──────── Given data ────────

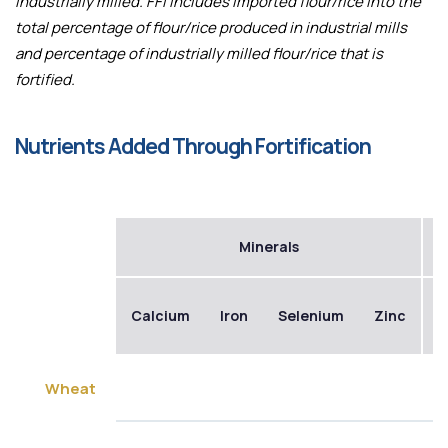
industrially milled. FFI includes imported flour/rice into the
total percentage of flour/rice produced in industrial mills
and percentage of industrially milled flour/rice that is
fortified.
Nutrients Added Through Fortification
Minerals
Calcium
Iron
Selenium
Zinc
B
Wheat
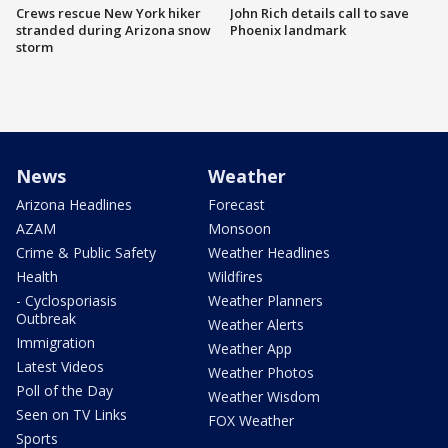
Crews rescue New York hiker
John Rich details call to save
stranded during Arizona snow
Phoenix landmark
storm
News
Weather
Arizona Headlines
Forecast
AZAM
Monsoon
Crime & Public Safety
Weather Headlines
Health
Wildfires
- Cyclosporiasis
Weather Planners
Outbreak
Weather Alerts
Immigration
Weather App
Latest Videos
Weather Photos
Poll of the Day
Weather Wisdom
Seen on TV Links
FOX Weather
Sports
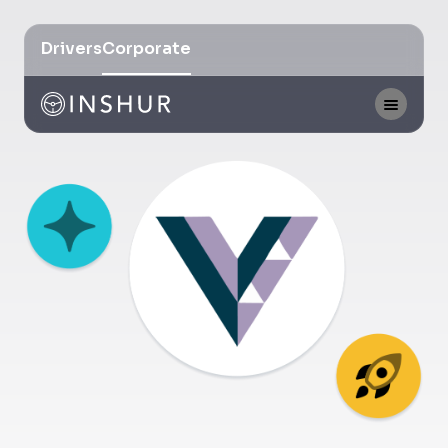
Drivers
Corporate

────────
──────── Given data ────────

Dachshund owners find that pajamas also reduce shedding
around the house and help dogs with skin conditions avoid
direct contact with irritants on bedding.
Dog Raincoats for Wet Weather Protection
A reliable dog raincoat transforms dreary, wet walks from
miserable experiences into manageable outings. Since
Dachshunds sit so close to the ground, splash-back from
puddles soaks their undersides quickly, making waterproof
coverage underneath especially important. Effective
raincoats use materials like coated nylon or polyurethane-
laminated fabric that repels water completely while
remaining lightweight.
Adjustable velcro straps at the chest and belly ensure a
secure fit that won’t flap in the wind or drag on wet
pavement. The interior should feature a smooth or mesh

────────

» **Your assignment**: State how many lines in the data include the string "rice". Nothing else belongs in the reply.

» **Answer below**: 3